Published in final edited form as: J Card Fail. 2024 Feb 21;30(5):728–733. doi: 10.1016/j.cardfail.2024.01.012

Table 1.

Modes of Death Definitions

Cardiovascular
 Death owing to heart failure or cardiogenic shock refers to a death occurring in the context of clinically worsening symptoms and/or signs of heart failure, regardless of heart failure etiology.*
 Death owing to arrhythmia refers to a death witnessed and attributed to an identified arrhythmia (eg, captured on an electrocardiographic recording, witnessed on a monitor, or unwitnessed but found on implantable cardioverter defibrillator review).
 Death owing to stroke refers to death after a cerebrovascular event that is either a direct consequence of or substantially contributed to by the stroke.
Other cardiovascular death refers to a cardiovascular death not included in the above categories but with a specific, known cause (eg, cardiovascular procedure, cardiovascular hemorrhage, pulmonary embolism, limb ischemia).

Data records:
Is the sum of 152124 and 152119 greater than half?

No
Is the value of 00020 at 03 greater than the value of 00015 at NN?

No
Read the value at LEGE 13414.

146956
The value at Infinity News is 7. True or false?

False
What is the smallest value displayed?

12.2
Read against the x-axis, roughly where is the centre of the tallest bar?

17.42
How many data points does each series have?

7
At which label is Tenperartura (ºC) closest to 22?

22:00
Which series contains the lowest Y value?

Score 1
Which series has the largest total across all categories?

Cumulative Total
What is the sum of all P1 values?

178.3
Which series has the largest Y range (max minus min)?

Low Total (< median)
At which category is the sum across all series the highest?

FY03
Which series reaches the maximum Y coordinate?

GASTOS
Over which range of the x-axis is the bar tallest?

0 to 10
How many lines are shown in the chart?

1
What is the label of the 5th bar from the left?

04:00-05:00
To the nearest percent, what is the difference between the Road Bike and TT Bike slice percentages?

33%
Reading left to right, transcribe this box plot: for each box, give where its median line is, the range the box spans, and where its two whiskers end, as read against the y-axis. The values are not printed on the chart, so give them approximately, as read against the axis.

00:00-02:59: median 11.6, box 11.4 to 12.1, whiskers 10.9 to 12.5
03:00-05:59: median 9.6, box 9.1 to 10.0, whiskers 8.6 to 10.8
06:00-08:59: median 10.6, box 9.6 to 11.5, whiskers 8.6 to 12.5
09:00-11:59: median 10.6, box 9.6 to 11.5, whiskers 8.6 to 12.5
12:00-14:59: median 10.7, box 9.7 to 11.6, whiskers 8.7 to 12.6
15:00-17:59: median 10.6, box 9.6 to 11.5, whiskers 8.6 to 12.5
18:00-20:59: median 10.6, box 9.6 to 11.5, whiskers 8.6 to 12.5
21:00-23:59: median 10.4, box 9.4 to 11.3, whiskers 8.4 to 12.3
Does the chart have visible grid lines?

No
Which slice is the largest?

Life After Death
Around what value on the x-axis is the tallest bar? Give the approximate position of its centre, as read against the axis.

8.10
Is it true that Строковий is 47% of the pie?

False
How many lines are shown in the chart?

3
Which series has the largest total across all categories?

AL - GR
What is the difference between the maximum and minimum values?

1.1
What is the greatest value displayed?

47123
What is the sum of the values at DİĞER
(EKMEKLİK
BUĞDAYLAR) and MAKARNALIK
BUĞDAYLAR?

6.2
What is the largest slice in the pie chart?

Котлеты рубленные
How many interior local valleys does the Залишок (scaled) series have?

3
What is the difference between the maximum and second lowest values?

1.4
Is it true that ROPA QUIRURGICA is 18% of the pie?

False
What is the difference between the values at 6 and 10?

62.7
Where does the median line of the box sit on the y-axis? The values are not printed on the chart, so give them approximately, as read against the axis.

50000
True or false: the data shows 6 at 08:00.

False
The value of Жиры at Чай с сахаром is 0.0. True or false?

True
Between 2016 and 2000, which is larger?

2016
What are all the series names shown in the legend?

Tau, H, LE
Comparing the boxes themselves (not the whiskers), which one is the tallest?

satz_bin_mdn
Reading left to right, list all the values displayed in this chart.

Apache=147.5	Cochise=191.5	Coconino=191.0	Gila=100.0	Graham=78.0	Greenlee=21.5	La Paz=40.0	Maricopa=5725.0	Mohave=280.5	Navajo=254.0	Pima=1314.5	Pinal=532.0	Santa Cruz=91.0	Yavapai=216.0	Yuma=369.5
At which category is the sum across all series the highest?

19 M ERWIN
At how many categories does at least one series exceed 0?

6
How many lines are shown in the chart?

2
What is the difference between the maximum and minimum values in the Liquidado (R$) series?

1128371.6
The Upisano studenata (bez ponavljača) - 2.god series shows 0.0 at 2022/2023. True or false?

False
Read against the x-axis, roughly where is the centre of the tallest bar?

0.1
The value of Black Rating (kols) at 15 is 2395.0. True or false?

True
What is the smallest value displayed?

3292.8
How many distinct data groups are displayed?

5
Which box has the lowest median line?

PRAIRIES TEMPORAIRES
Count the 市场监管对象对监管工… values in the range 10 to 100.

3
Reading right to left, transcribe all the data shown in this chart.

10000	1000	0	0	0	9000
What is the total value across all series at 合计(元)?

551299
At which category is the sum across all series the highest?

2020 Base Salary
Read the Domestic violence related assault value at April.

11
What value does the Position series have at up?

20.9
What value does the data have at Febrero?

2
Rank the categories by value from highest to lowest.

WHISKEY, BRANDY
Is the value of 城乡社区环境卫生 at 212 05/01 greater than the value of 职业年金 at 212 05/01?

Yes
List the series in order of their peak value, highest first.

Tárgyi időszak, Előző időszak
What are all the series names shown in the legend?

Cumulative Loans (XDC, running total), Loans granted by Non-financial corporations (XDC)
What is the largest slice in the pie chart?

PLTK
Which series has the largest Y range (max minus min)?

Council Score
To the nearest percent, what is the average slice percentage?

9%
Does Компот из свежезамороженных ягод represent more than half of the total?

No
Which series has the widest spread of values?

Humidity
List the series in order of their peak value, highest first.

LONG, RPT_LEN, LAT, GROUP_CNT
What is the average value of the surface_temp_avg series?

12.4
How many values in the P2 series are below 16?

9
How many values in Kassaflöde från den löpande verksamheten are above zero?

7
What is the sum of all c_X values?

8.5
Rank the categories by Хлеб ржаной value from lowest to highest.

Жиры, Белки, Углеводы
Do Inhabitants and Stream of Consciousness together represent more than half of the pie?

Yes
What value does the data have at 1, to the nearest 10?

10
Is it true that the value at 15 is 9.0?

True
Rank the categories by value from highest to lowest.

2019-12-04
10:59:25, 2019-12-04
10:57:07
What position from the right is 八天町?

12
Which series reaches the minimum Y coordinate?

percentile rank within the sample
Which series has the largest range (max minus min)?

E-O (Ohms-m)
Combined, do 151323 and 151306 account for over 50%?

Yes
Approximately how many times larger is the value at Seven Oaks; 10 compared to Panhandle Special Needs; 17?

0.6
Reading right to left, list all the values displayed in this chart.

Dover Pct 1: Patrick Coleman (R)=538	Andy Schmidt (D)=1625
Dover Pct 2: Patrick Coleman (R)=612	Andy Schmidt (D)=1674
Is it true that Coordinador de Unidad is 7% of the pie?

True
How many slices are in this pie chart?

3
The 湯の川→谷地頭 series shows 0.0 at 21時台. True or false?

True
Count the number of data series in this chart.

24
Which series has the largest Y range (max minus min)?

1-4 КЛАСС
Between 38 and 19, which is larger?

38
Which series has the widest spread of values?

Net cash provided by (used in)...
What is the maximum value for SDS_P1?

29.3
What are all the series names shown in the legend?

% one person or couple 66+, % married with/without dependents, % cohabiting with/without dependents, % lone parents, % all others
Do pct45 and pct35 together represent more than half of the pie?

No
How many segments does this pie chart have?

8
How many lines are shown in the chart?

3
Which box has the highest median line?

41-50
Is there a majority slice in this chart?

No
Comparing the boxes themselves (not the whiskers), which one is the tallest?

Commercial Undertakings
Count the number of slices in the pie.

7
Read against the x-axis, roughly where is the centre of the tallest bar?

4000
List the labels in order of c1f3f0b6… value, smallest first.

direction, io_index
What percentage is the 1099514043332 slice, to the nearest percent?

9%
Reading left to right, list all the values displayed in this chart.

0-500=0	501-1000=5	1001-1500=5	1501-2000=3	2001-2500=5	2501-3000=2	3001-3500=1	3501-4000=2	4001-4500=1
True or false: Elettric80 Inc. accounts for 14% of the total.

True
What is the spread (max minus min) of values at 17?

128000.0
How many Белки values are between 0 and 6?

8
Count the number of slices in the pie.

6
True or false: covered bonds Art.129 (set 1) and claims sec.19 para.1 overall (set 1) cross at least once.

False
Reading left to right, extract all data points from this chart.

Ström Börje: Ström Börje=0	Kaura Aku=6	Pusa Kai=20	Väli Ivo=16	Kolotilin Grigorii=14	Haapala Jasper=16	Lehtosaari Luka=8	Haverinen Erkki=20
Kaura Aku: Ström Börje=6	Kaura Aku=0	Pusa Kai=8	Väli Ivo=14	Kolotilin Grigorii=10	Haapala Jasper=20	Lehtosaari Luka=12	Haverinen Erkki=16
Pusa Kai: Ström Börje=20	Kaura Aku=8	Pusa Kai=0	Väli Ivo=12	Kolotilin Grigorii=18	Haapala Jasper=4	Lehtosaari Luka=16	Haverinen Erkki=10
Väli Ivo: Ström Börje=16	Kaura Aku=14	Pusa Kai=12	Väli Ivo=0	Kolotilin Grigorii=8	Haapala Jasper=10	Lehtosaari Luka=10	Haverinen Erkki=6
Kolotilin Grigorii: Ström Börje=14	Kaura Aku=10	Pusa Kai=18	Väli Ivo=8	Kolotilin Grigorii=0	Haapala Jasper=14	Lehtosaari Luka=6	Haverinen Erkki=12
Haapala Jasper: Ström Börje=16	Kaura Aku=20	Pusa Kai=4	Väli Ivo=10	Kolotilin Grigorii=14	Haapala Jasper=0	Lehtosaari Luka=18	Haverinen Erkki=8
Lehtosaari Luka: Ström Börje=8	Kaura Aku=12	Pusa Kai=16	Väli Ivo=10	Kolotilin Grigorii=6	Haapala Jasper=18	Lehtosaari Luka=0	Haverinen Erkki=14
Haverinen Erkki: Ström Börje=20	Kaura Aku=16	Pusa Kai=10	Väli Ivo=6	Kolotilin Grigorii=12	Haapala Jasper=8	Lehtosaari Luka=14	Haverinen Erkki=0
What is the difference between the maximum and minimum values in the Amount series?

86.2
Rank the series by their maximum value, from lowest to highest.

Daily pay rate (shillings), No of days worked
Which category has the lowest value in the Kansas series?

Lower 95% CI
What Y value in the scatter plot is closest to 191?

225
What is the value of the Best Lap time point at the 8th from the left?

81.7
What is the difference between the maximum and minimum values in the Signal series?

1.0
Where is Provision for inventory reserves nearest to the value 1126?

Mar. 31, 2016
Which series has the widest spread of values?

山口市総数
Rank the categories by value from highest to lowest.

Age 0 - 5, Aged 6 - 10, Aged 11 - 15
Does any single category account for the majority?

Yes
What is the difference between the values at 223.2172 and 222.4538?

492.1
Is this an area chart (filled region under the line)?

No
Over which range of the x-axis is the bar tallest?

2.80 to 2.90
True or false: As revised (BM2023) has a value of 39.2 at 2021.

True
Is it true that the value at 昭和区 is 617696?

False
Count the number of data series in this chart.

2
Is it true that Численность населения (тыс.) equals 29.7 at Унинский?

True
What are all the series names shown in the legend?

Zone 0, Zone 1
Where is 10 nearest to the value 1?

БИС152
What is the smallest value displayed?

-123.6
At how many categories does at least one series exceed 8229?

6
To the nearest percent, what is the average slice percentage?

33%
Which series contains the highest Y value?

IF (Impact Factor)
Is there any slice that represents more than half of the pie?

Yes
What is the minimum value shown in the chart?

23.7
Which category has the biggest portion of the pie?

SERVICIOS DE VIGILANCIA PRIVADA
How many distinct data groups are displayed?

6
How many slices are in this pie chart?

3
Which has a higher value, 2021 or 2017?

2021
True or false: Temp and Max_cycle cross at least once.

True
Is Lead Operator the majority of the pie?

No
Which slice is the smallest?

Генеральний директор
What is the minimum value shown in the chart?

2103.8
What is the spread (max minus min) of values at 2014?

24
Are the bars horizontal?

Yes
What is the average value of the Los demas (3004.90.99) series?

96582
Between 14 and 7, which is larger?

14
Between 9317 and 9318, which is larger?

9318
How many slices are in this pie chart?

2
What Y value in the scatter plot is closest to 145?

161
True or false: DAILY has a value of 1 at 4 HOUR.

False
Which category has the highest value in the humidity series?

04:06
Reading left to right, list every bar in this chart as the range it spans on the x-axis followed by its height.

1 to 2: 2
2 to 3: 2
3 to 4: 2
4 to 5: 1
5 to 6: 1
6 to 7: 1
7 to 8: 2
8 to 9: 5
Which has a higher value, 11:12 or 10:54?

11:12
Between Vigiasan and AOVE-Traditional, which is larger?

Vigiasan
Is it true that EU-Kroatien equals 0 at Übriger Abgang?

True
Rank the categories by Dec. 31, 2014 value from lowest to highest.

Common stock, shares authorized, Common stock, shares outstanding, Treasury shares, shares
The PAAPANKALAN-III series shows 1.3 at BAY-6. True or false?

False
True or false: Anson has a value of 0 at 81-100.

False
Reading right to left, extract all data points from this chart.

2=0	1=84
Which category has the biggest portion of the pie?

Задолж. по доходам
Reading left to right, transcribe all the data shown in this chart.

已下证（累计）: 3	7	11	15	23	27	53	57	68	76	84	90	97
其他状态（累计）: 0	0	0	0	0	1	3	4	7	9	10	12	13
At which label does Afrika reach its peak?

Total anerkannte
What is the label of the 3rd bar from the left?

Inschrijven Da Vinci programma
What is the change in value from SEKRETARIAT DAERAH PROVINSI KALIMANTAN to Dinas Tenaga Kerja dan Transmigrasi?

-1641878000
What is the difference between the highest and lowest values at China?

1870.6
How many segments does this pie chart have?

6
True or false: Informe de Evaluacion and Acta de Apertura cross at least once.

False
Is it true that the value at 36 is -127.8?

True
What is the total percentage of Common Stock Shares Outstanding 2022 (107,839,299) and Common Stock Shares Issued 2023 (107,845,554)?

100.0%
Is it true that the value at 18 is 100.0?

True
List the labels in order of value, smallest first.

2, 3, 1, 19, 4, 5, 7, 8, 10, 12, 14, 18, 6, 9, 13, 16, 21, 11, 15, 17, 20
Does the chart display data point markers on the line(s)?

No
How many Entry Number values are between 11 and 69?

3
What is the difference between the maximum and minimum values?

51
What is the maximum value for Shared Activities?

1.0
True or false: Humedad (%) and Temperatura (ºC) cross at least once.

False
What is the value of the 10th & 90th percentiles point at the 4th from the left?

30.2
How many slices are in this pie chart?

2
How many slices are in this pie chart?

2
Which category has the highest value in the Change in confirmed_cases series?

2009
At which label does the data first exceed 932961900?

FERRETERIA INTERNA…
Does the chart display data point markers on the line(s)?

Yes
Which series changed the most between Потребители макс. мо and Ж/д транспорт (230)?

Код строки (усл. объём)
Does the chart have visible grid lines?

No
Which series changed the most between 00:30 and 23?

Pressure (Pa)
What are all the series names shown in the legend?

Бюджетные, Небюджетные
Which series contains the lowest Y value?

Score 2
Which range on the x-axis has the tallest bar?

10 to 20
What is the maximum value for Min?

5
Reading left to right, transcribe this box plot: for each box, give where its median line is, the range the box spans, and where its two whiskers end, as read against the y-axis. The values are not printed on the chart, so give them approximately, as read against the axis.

Problem requirements:
Answer these questions about the table of mode-of-death definitions, one line each:
1. Death owing to heart failure or cardiogenic shock is defined as a death in that context regardless of what?
2. What three examples are given of how an arrhythmia may be identified?
3. Under which category is pulmonary embolism listed as an example?

Response for this exercise:
1. Regardless of heart failure etiology.
2. Captured on an electrocardiographic recording, witnessed on a monitor, or unwitnessed but found on implantable cardioverter defibrillator review.
3. Other cardiovascular death.